## HOW TO COMPLETE THIS TASK
Update the rows from the first one through the line containing "Θέσεις Εργασίας ανά Ειδικότητα", inclusive, replacing "Privacy Policy" with "Privacy Notice" and leaving everything else unchanged. Return only those lines.

*** AVAILABLE RECORDS Section Begins ***

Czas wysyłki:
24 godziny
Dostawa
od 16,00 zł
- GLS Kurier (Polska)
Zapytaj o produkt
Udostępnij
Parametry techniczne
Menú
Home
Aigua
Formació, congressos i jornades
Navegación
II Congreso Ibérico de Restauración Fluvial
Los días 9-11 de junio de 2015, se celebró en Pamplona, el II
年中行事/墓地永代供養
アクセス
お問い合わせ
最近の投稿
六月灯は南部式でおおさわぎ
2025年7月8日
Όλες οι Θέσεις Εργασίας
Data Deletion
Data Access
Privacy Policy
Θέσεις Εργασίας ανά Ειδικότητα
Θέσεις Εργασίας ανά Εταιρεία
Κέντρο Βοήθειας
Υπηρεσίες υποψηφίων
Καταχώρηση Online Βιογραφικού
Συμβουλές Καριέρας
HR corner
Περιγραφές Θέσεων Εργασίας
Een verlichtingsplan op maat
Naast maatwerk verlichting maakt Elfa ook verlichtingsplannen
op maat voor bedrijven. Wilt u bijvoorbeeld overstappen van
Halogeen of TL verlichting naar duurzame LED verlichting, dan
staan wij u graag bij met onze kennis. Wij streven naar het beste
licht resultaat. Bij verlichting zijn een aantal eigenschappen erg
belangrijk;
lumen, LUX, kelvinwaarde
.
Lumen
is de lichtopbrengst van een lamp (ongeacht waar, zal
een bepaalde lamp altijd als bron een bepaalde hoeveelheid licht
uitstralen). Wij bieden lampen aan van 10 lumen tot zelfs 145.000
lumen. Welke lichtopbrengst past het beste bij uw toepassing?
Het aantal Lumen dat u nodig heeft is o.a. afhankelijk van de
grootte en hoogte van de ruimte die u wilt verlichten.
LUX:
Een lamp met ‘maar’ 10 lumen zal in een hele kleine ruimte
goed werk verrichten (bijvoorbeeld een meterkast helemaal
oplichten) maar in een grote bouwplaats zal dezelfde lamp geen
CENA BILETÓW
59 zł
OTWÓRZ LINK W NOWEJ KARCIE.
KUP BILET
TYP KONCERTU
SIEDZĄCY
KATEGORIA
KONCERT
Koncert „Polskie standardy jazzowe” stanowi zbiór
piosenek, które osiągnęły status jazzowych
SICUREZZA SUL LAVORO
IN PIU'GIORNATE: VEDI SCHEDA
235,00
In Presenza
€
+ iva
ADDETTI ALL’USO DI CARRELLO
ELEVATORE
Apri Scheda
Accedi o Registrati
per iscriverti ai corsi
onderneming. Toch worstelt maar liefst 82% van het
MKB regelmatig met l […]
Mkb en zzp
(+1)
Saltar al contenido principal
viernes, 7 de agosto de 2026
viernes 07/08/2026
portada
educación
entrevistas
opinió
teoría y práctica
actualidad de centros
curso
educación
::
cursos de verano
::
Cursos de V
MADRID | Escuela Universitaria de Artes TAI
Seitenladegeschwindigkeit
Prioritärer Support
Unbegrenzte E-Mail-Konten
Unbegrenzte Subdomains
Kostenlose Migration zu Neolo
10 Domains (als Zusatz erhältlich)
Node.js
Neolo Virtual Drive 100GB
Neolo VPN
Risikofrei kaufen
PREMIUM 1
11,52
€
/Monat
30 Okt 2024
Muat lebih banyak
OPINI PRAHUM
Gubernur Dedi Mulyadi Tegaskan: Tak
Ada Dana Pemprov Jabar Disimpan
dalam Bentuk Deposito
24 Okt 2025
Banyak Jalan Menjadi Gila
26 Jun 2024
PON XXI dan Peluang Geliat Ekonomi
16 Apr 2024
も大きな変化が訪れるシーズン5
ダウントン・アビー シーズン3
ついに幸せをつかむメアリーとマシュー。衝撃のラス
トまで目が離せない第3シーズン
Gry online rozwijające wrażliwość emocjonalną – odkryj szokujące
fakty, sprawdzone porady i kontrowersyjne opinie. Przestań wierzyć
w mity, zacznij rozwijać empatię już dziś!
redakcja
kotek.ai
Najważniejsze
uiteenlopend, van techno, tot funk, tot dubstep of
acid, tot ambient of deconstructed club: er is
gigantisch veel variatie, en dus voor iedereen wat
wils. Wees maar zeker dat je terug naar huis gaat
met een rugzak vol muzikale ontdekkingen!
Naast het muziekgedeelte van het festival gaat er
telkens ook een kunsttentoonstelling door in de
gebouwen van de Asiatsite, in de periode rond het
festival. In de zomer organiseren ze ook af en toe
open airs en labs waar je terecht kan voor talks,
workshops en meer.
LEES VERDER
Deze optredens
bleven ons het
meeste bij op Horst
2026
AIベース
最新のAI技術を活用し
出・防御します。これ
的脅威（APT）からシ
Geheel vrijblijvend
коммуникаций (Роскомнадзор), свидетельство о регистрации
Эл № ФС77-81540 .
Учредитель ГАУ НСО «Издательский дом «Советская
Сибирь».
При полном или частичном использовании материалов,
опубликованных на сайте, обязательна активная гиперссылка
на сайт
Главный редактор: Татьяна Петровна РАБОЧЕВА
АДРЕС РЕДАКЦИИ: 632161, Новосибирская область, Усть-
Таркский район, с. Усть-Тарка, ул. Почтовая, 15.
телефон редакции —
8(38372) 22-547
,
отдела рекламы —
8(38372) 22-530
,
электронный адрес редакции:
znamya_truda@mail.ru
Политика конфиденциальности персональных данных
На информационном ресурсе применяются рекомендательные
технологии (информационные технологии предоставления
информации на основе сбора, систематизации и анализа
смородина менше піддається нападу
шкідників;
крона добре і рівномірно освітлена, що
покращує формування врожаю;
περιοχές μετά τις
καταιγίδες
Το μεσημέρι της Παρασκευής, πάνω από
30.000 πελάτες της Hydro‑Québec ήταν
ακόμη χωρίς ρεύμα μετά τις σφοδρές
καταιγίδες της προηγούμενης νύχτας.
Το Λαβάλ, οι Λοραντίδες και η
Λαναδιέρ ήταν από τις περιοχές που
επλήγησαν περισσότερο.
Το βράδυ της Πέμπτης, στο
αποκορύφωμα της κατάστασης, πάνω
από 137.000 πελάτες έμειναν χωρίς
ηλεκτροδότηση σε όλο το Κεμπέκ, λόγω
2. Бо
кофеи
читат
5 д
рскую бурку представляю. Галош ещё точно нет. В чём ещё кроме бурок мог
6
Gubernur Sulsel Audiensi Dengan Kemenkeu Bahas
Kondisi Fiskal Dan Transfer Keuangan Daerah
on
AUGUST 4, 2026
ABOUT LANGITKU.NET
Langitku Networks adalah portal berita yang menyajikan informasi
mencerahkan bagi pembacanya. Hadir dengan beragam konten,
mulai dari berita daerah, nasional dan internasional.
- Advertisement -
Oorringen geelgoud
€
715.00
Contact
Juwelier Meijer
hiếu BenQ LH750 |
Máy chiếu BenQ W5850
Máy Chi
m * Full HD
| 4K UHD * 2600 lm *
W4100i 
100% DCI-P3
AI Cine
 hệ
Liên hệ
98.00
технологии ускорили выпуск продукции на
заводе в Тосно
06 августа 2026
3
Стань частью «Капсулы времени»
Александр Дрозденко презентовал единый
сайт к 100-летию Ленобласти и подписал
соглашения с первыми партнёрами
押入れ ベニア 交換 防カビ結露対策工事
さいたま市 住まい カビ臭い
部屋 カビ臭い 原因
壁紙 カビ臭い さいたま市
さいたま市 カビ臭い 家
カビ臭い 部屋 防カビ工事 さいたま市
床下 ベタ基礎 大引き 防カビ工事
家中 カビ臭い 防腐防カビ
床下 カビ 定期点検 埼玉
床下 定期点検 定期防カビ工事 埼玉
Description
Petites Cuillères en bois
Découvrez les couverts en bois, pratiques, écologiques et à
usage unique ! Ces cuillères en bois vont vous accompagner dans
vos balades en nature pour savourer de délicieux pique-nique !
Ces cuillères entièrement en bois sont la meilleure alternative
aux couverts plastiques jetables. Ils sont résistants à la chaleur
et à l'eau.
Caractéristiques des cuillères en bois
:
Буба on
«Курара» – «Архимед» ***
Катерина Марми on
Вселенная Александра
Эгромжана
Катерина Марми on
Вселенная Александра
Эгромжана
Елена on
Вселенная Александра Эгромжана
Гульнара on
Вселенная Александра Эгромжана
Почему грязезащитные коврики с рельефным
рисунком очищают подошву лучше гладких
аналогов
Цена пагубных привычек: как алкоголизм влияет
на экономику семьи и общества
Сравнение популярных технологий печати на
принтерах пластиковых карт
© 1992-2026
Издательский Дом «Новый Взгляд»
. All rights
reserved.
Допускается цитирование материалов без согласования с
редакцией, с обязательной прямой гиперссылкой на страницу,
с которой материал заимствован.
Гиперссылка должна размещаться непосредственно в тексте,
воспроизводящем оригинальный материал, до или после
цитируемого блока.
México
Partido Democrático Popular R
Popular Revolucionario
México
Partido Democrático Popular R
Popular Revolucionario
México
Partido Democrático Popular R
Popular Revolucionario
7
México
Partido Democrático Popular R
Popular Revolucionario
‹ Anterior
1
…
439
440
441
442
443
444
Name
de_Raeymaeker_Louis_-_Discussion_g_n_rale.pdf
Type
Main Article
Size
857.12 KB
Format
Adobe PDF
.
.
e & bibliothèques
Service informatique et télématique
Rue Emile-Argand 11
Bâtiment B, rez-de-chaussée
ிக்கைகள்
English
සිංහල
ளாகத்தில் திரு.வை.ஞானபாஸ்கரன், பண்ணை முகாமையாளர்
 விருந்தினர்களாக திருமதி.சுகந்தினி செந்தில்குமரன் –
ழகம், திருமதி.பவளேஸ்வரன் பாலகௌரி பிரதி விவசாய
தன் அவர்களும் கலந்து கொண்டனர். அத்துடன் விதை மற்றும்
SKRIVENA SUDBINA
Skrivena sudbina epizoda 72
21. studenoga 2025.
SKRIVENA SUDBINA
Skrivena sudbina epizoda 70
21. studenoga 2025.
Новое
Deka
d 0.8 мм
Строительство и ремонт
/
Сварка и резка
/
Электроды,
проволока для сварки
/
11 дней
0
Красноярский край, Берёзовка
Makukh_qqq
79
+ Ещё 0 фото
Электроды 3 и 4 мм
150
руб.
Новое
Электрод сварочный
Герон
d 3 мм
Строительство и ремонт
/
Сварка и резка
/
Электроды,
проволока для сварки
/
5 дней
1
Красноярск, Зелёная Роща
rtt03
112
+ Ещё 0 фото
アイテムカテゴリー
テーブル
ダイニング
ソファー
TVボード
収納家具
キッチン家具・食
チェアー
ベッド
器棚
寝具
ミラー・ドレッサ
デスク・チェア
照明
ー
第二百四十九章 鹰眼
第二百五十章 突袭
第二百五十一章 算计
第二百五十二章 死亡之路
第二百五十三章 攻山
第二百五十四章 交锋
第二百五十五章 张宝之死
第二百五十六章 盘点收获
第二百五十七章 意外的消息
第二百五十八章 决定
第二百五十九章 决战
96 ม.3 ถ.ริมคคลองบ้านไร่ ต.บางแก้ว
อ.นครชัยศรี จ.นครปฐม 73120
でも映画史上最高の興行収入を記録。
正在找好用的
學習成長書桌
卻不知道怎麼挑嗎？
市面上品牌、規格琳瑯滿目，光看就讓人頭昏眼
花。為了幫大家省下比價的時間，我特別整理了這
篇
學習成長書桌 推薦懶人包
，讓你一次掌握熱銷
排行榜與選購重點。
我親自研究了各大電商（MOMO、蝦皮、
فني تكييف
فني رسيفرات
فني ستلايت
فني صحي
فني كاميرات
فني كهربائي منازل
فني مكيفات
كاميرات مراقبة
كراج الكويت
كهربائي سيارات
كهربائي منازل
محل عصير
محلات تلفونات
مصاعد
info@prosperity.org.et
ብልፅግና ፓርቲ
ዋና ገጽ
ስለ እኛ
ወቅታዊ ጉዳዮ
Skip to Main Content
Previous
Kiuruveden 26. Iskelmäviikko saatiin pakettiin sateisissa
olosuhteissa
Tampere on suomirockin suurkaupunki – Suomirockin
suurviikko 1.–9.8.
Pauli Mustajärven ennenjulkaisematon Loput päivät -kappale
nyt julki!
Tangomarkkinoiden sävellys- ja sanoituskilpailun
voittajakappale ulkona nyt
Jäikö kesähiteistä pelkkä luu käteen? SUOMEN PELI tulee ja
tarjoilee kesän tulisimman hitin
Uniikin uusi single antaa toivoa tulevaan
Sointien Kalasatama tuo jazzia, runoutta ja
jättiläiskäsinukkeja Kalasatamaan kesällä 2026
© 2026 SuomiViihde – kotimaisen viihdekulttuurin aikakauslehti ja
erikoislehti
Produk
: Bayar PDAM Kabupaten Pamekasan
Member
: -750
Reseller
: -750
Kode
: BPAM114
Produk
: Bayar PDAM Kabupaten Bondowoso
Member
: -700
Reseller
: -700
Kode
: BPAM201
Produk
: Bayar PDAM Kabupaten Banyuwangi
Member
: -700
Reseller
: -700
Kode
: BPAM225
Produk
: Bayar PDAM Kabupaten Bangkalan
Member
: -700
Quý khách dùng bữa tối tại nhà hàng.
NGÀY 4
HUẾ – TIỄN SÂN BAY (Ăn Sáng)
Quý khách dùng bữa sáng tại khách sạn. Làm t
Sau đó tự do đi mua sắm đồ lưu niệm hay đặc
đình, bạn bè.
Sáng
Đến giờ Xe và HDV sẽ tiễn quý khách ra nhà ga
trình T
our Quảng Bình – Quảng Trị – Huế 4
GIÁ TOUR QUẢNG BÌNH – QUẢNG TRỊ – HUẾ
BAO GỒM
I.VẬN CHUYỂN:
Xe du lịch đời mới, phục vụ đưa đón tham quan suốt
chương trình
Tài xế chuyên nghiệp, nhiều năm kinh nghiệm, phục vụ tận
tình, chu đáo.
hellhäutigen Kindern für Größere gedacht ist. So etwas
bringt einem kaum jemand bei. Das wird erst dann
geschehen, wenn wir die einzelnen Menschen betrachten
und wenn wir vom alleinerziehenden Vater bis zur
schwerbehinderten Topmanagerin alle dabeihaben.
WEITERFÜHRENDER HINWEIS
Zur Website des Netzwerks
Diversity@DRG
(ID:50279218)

*** AVAILABLE RECORDS Section Ends ***

## RESULT FOR THIS EXERCISE
Czas wysyłki:
24 godziny
Dostawa
od 16,00 zł
- GLS Kurier (Polska)
Zapytaj o produkt
Udostępnij
Parametry techniczne
Menú
Home
Aigua
Formació, congressos i jornades
Navegación
II Congreso Ibérico de Restauración Fluvial
Los días 9-11 de junio de 2015, se celebró en Pamplona, el II
年中行事/墓地永代供養
アクセス
お問い合わせ
最近の投稿
六月灯は南部式でおおさわぎ
2025年7月8日
Όλες οι Θέσεις Εργασίας
Data Deletion
Data Access
Privacy Notice
Θέσεις Εργασίας ανά Ειδικότητα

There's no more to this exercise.